Multiple Instance Reinforcement Learning for Efficient Weakly-Supervised Detection in Images
This addresses the problem of high computational and annotation costs in visual detection systems for practical applications, representing an incremental improvement by combining existing techniques in a novel way.
The paper tackles the problem of reducing computational cost and annotation effort in visual detection by proposing a weakly supervised, segmentation-based approach for learning detectors from approximate localization signals, and a reinforcement learning-based sequential search method that achieves performance similar to exhaustive search at a fraction of the computational cost.

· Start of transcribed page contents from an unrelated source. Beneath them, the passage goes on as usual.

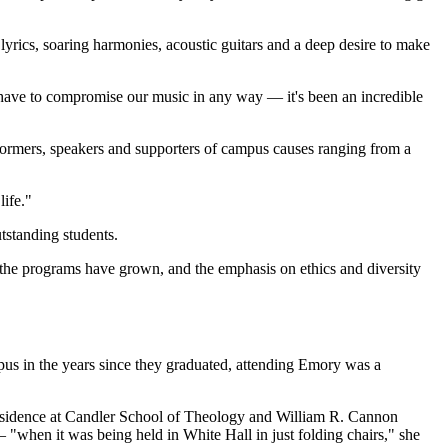
yrics, soaring harmonies, acoustic guitars and a deep desire to make
ot have to compromise our music in any way — it's been an incredible
rformers, speakers and supporters of campus causes ranging from a
life."
tstanding students.
the programs have grown, and the emphasis on ethics and diversity
mpus in the years since they graduated, attending Emory was a
n-residence at Candler School of Theology and William R. Cannon
when it was being held in White Hall in just folding chairs," she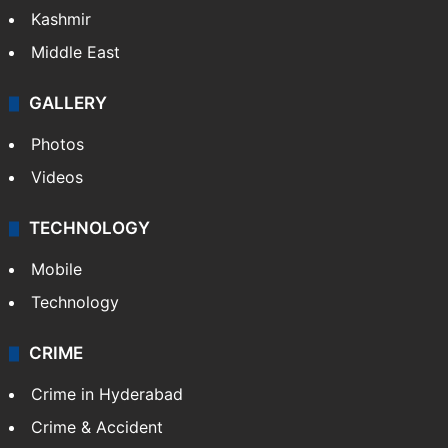
Kashmir
Middle East
GALLERY
Photos
Videos
TECHNOLOGY
Mobile
Technology
CRIME
Crime in Hyderabad
Crime & Accident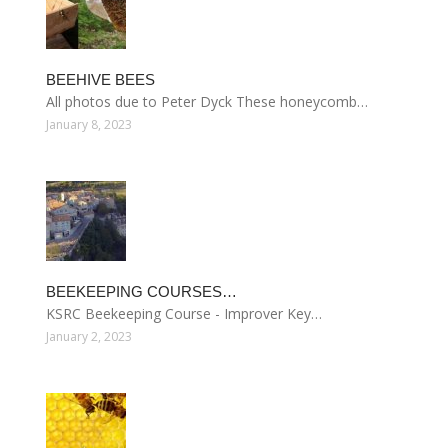
BEEHIVE BEES
All photos due to Peter Dyck These honeycomb…
January 8, 2023
BEEKEEPING COURSES…
KSRC Beekeeping Course - Improver Key…
January 2, 2023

State-of-the-art visual recognition and detection systems increasingly rely on large amounts of training data and complex classifiers. Therefore it becomes increasingly expensive both to manually annotate datasets and to keep running times at levels acceptable for practical applications. In this paper, we propose two solutions to address these issues. First, we introduce a weakly supervised, segmentation-based approach to learn accurate detectors and image classifiers from weak supervisory signals that provide only approximate constraints on target localization. We illustrate our system on the problem of action detection in static images (Pascal VOC Actions 2012), using human visual search patterns as our training signal. Second, inspired from the saccade-and-fixate operating principle of the human visual system, we use reinforcement learning techniques to train efficient search models for detection. Our sequential method is weakly supervised and general (it does not require eye movements), finds optimal search strategies for any given detection confidence function and achieves performance similar to exhaustive sliding window search at a fraction of its computational cost.